A LinkedIn debate has raised an interesting topic around the recruitment process.
Those who have ever embarked on a job search via a recruiter might be familiar with the convention of providing a most recent salary slip before beginning the process. Whether or not this step is necessary is under question.
The candidate’s perspective is that providing your current payslip weakens your negotiating power when it comes to the new salary. The new employer can just match your pay or make a slight improvement on it to try and pull you over, even if the role is actually worth more.
Another issue arises if your current job is underpaying – your new employer will still use the amount as a base to judge what they think you’ll be willing to accept. To get around this, some people have admitted to faking payslips and inflating their current remuneration. Aside from this being fraudulent, it can cost you significant reputation damage.
So, the benefits of giving this information up is rather unclear.
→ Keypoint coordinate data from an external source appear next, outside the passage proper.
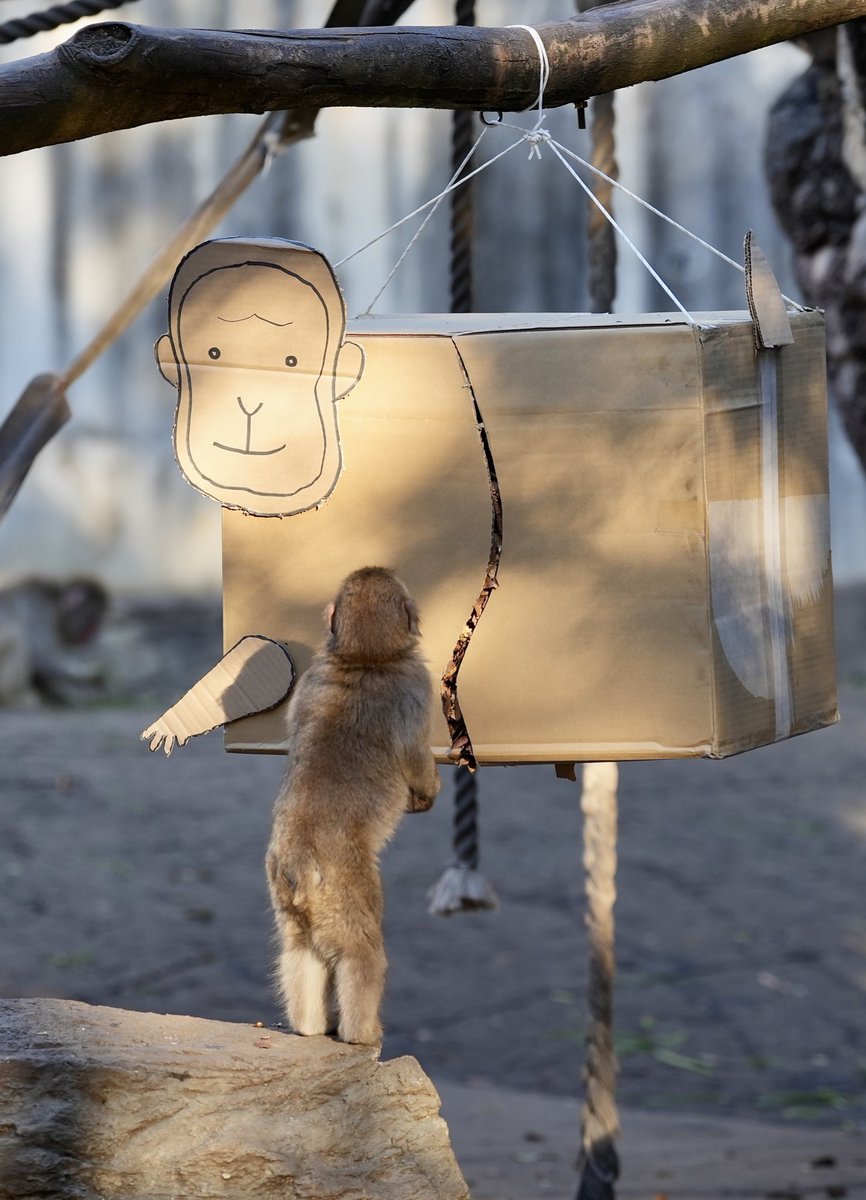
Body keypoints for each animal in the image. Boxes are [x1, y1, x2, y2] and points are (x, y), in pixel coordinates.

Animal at [0, 576, 108, 706]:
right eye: (93, 619)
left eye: (98, 620)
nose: (94, 632)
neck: (55, 605)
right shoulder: (40, 611)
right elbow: (42, 659)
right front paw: (90, 675)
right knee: (14, 637)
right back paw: (15, 697)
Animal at [265, 567, 440, 1046]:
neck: (365, 657)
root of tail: (300, 862)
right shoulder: (416, 684)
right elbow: (415, 757)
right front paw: (429, 790)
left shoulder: (310, 678)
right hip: (346, 888)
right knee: (361, 954)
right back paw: (362, 1033)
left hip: (284, 894)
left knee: (299, 951)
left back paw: (309, 1026)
From the perspective of the recruiter, three factors make this step an important part of the process.
The first one is understanding the candidate’s current level of pay. Recruiters report that most candidates don’t know exactly what their current role is offering. Benefits such as a car allowance, cell phone allowance, on-site lunches, access to gym, contributions to retirement funds and medical aid all form part of the cost to company of the candidate.
These need to be factored into the next negotiation as not every employer offers the same benefit structure. Candidates often fail to consider this and when evaluating an offer.
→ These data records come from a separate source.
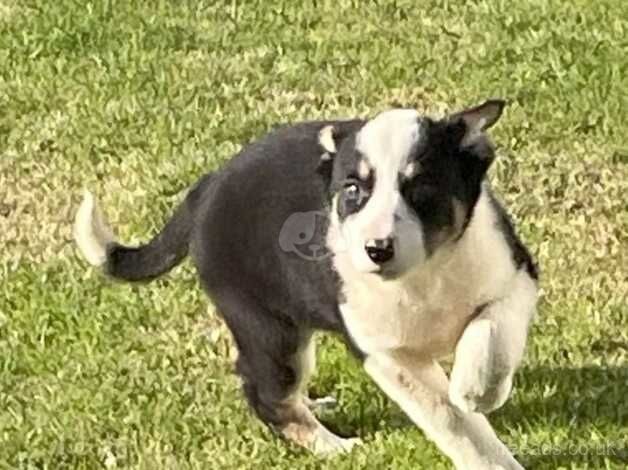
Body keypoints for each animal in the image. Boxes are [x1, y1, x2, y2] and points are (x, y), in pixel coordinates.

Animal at [76, 101, 540, 468]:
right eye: (352, 191)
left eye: (422, 189)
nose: (377, 250)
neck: (423, 276)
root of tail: (205, 190)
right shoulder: (385, 355)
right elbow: (454, 422)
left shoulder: (516, 279)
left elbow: (491, 333)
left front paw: (477, 388)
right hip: (270, 330)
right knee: (265, 393)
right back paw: (332, 446)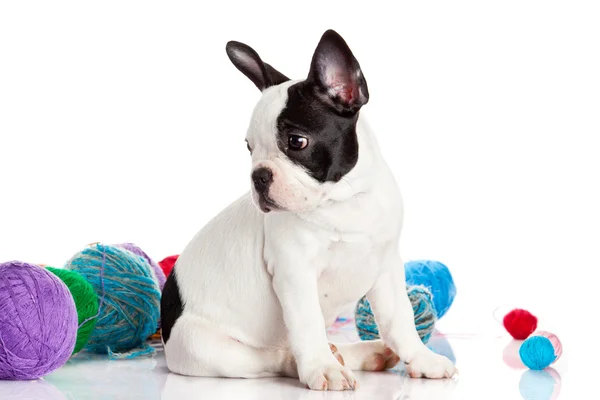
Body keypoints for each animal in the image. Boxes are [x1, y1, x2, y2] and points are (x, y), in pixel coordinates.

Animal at [159, 28, 454, 390]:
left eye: (296, 142)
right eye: (250, 149)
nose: (258, 176)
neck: (344, 200)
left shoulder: (386, 267)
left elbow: (400, 320)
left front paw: (423, 359)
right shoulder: (295, 273)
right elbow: (308, 324)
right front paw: (323, 368)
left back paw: (363, 352)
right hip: (204, 347)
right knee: (272, 357)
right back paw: (331, 360)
Secondly, the recruiter already has an idea of what the company can afford to offer. If the candidate’s current pay or salary expectation falls outside of this amount, it saves time and effort all around as the remuneration offer is usually only made by the new employer as a final step.
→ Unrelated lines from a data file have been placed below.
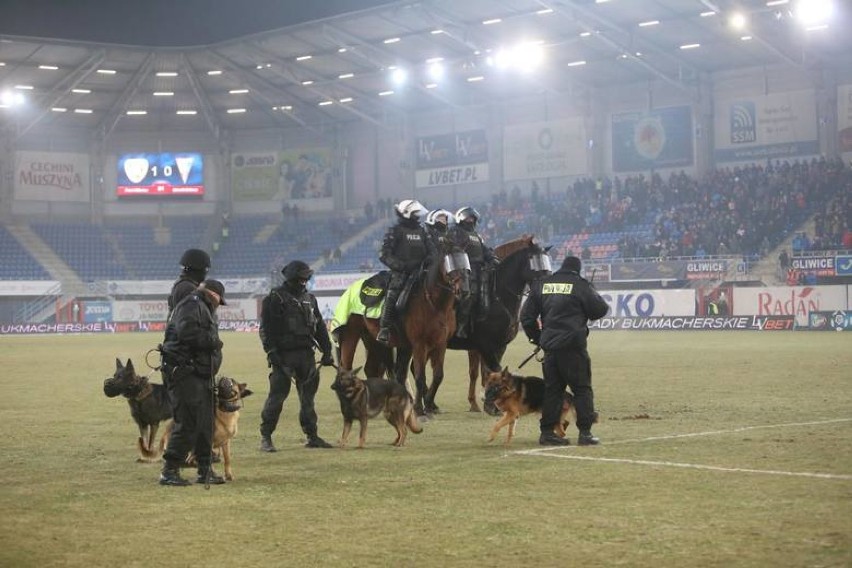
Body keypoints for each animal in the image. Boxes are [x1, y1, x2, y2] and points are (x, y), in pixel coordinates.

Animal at [336, 251, 470, 414]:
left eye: (466, 264)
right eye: (450, 266)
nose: (464, 290)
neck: (434, 304)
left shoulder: (440, 343)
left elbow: (438, 375)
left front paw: (430, 404)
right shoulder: (419, 345)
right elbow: (420, 376)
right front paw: (419, 408)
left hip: (374, 340)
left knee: (373, 369)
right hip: (351, 335)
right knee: (347, 367)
Finally, recruiters’ pay is linked to the size of your offer. The more the candidate gets, the more the recruiter gets. An argument can be made that recruiters will take care of repeat employers looking to place candidates and try to find discounted candidates to ensure the employer continues using them as their preferred recruiter.
Ultimately, it’s your choice when it comes to payslip provision. Understand that it is not a necessity and that you can say no. Making sure you know what your existing package is worth and offering a recruiter an idea of your expected offer may enable you to circumvent the payslip dilemma.